Stored data entries:
▬▬▬▬▬▬▬▬▬▬
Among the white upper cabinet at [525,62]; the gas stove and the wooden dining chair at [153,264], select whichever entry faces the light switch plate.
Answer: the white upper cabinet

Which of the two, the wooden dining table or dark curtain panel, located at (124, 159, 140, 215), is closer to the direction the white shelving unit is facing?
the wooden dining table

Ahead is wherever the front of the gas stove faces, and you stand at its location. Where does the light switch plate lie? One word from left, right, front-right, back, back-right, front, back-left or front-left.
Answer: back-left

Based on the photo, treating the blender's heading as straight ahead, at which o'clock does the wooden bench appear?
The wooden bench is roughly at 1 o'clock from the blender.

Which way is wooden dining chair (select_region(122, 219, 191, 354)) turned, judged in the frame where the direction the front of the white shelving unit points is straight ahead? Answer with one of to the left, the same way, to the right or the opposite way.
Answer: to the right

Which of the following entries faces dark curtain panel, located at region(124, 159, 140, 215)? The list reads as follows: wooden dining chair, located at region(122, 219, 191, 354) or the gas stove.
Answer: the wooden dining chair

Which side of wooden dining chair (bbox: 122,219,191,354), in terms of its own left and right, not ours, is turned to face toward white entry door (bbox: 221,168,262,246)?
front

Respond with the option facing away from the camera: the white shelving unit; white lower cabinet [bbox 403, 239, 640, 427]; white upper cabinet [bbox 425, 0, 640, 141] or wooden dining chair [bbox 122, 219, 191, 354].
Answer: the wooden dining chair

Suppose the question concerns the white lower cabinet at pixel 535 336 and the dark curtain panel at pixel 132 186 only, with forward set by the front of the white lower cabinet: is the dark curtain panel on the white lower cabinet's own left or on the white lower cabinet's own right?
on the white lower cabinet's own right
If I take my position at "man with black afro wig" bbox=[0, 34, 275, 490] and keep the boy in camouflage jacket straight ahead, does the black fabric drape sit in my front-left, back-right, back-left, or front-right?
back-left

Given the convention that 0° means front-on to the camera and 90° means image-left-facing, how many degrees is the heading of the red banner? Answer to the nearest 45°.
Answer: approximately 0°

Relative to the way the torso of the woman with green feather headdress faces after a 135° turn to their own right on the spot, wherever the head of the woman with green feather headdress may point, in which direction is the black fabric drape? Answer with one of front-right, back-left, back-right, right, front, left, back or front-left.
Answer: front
▬▬▬▬▬▬▬▬▬▬
> [AIM OF THE EXERCISE]: Pull out every line above that contains the word "black".

> [TASK RESPONSE]:
If I take my position at "man with black afro wig" bbox=[0, 34, 275, 490] and keep the boy in camouflage jacket straight ahead, does the black fabric drape sit in my front-left, back-right, back-left, or front-right?
Relative to the way the torso of the woman with green feather headdress faces after a 135° turn to their own right on the spot, wherever the head of the woman with green feather headdress may point, in which direction is the black fabric drape? Answer with one of front-right, back-left, back-right, right, front, left, back or front-left.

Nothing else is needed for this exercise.